Top of PASSAGE
In the scheme of things, the problems at DI are small. Other problems are so large in comparison. But a “fix” at DI could add another half-trillion onto the debt/deficit in the decade after it goes broke. That’s not a small number at all.

If Obama is honest, he will acknowledge the problem and propose new taxes to fill the bucket. He will say that America is too rich a country to let disabled workers fall through a crack. He will get votes for that position.

Romney has a problem. He can’t propose higher taxes that would be earmarked to stabilize DI. He will say that DI has to be cut to the point that it becomes Pay-Go without new taxes. He will get votes for that position, but it will expose him to criticism. It will be argued that this is about the 1% versus disabled workers. Obama would have a field day with that position. “O” would be protecting the widows and orphans while Mitt would be keeping the rich, rich.

There must be a fix at DI in the next four years. The next president will guide that resolution through Congress. The “fix” will either socialize the system by diverting tax dollars to it, or the program will be starved. The solution will be a cookie-cutter preliminary version of the much bigger issue of the Retirement Fund. OASI will face a much larger wall in 2017 – 20. What will happen to DI in 2016 will pave the way for what happens to OASI in 2019.

One final chart. This looks at cash flow for DI, OASI and combined SS. We crossed the red-ink line on DI in 2005. OASI went into the red in 2010. Neither fund will ever be in the black again.
Bottom of PASSAGE
PROBLEM TO WORK ON —
According to the passage on the DI fund, in what year did DI cross the red-ink line?
Top of SOURCE INFORMATION
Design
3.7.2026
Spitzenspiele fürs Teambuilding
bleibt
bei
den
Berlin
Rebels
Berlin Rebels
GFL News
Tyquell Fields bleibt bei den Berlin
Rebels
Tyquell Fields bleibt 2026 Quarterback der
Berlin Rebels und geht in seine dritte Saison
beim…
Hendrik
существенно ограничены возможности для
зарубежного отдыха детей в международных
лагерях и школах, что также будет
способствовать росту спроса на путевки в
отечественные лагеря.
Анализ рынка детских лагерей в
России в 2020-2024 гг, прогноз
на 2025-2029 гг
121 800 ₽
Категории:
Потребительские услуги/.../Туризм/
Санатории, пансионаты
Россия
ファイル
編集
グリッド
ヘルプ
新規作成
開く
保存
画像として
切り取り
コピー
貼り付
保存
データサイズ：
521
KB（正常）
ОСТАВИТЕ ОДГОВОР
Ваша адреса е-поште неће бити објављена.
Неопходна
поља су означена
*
Bottom of SOURCE INFORMATION
THE ANSWER —
2005